Bob Stoops struggling to write unique ending to his story at Oklahoma
If successful college football coaches stay anywhere long enough, they inevitably take over the identity of a program.
The story of the program becomes their own. The camera lens zooms in on their own personal arcs. What actually happens on the field doesn’t matter so much as how it fits into their narratives.
After 16 years as head coach, Oklahoma football has become tethered to Bob Stoops. The players, the assistant coaches, the program’s history – they’re all background right now in the story of the Sooners’ coach trying to get back to the top of college football’s mountain.
(Note the irony that I’m writing this right now instead of breaking down OU’s 40-6 spanking from Clemson tonight.)
It has been an intriguing story to follow the last few years from the outside, even as a too-often-disappointed fan. But imagine what that must feel like on the inside to the supporting players in The Bob Stoops Show.

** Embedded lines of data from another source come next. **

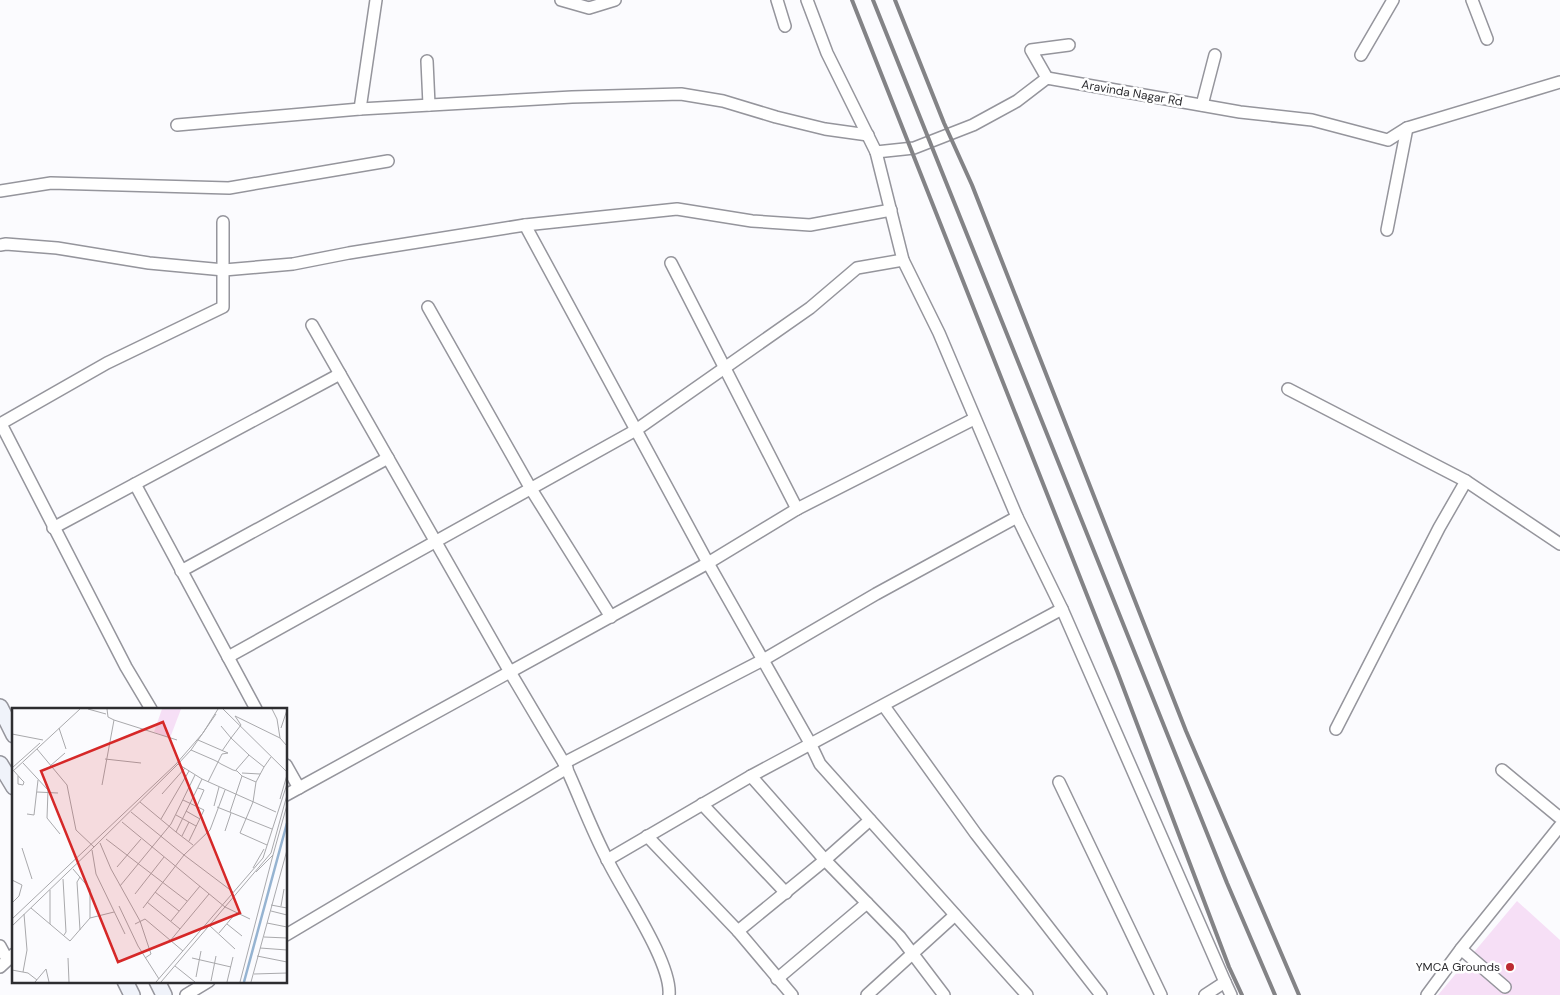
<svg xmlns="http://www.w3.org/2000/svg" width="1560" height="995" font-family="'DM Sans',sans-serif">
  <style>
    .green { fill: #f6dff6 }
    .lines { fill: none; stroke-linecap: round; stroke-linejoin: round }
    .minor-casing { stroke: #95959c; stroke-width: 14 }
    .secondary-casing { stroke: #95959c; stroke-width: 18 }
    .minor { stroke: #fff; stroke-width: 11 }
    .secondary { stroke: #f0f3fa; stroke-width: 15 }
    .rail { stroke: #838386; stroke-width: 4 }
    .poi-dot { fill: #bc2c32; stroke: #fff; stroke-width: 2 }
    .labels { text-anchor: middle; stroke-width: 5; stroke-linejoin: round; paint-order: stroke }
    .street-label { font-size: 12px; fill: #2d2d30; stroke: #fff }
    .poi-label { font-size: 12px; fill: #2d2d30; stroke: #fff; text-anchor: end }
    .inset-river { fill: none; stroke: #95b3d1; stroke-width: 2.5 }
    .inset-road { fill: none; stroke: #a9a9ac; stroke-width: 1 }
    .view { fill: #d62828; fill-opacity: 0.15; stroke: #d62828; stroke-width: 2.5 }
    .inset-edge { fill: none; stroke: #2d2d30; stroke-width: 2.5 }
  </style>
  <rect width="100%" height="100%" fill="#fbfbfe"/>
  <path class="green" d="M1517,901L1560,940V995H1438Z"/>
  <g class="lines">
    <defs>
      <g id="minor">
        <path d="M561,0L589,8L615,0"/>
        <path d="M777,0L785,26"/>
        <path d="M807,0L827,53L876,152L914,148L973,125L1017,101L1047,78L1240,112L1312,120L1388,140L1407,128L1560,82"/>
        <path d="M1472,0L1487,39"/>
        <path d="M1361,55L1393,0"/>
        <path d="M427,61L429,105"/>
        <path d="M1047,78L1031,50L1069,45"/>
        <path d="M1202,105L1215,55"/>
        <path d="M360,109L376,0"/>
        <path d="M177,125L360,109L572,97L681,94L723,101L776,117L825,129L868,135"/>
        <path d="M876,152L903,260L939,333L1017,517L1062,609L1225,982L1205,995"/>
        <path d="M0,191L51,183L229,188L388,161"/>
        <path d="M525,225L708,563L810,743L820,764L1027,995"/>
        <path d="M1387,230L1407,128"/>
        <path d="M0,245L6,244L57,248L149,263L224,270L293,264L349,253L525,225L677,209L752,221L810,225L891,210"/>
        <path d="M671,263L797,509"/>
        <path d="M428,307L531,489L611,617"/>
        <path d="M312,325L510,672L564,763L763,660L876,594L1017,517"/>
        <path d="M1288,389L1466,481L1560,544"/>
        <path d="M0,424L107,363L223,307V222"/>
        <path d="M1,424L126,667L151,709"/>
        <path d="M135,484L256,709"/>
        <path d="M53,528L340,374"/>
        <path d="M181,571L388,458"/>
        <path d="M228,657L636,430L810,308L857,268L903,260"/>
        <path d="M884,706L976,834L1101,995"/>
        <path d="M1336,729L1439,528L1466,481"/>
        <path d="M564,763C579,795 591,829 608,861C623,892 672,963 669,995"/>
        <path d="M286,765L299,788"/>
        <path d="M1502,770L1559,817L1560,816"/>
        <path d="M1059,782L1161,995"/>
        <path d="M286,795L708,563L797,509L974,419"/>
        <path d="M702,804L786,893"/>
        <path d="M647,836L738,931L792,995"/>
        <path d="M607,860L751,776"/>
        <path d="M738,931L825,860L870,820"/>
        <path d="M286,935L567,768"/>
        <path d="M0,946L7,959"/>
        <path d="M1461,949L1505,987"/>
        <path d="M0,967L14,954"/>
        <path d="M777,979L867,903"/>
        <path d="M1225,982L1231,995"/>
        <path d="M186,995L209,981"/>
        <path d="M867,995L955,915"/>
        <path d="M944,995L900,937L825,860L751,776L1062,609"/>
        <path d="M1427,995L1461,949L1560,826"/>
      </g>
      <g id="secondary">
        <path d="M0,707L14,735"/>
        <path d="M0,764L14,787"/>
        <path d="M125,981L132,995"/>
        <path d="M157,981L164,995"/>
      </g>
    </defs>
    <use href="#minor" class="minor-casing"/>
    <use href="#secondary" class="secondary-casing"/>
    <use href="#minor" class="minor"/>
    <use href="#secondary" class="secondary"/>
    <g class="rail">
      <path d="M852,0L1117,671L1229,967L1242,995"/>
      <path d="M873,0L1227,883L1275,995"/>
      <path d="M895,0L944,123L972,185L1186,731L1299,995"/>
    </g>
  </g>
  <circle class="poi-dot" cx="1510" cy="967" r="5"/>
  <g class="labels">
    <g class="street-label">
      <text transform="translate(1132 93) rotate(10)" y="4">Aravinda Nagar Rd</text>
    </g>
    <g class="poi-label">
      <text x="1500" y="971">YMCA Grounds</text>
    </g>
  </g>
  <g transform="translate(12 708)">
    <rect width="275" height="275" fill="#fbfbfe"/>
    <path d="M150,1H169L158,30L142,24Z" fill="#f6dff6"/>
    <path class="inset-river" d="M232,274L275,115"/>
    <path class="inset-road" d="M76,1L94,6M95,1L96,9L102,12L165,32M211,1L275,64M260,1L265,11L268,30L275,38M209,18L219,30L210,43M47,20L54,41M269,20L275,2M0,26L31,32M186,32L204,6M237,47L252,59L259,49M93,51L129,55M11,55L36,82L35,110L48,126M166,56L179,42M38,58L53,45M0,60L28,35M224,62L237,47L219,30L229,17L223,8L268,30M2,63L9,71L12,74L11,77L6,76V68M0,64L68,1M230,65L248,66M196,74L210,46L216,45L186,32L179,42L202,52L206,54L209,56L221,62L225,63L230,68M244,74L252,59M90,77L102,12M25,84L46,85M150,86L173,60M268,91L275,67M171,92L192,102L177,133M128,94L164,124L190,71M185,98L192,82L186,80M202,98L207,79M205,99L260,121M174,103L188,111M119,104L172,147L131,200M218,104L230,68L244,74L241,94L228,125L255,137M15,106L22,107L26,72M164,107L184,118M149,111L177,63M110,114L213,199L238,211M213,123L219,105M164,124L181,137M170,128L177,114M94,131L175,193M88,135L99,161L128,213L139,246L133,250M82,139L166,56L190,71L264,104M10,140L20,171M80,142L84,166L113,226M172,147L198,122L213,82M172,147L221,184M105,159L129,131M241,160L252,141M61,161L78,181V210M244,164L261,147L275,97M51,171L54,224L52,227M0,172L10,177L7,188L0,195M108,178L159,116L183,67M38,182V216M143,184L167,203M123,186L152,149M135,194L168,221M259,197L275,200M107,198L126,238L147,271M269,198L272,181M19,200L58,233L78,210L102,204M259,203L275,207M0,211L164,56L191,25L206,1M159,213L188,178M255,215L275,219M123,216L133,211L171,243M215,216L230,228M0,218L82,139L64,122L55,77L25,41M198,218L223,241M68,222L65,174L68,169M207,225L223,206M252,229L275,230M158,233L197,186M248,240L275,242M245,248L275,254M56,250L57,274M180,250L219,259M163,258L183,274M0,262L16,265L25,272M11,264L15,242L12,206M242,266L275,265M184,269L189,243M199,273L204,248M23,274L34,261L37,274M144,274L251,150L275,76M149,274L259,145L275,87M215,274L221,249M228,274L261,147M239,274L275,142"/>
    <path class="view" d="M151,14L228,205L106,254L29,63Z"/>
    <rect width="275" height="275" class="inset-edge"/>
  </g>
</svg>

Every loss turns into a setback for Stoops on his road to redemption. Every mistake is a referendum on his competence. Every failure becomes part of a national punchline about your tough-talking coach coming up short.
OU clearly had a squad with more warts than most predicted back in the preseason. Yet, watching how the Sooners devolved in the second half of the year, it’s easy to wonder if they also didn’t pack it in back in October. That's when Kansas State stomped on their hopes of a conference title and spot in the playoff. Checking out is a natural reaction when your goals get crushed, but it has to be that much more demoralizing when you have a role in yet another Big Game Bob debacle.
OU generally seems to play tight lately, like a team with everything to lose and nothing to gain. That’s probably because it’s true in the context of Stoops’ story.
The fault for this doesn’t lie with Stoops, unless you want to argue that he should possess a level of humility that is altogether foreign to successful college football coaches. But that doesn’t make it any less of a problem for his program. History tells us these stories usually don’t end all that well.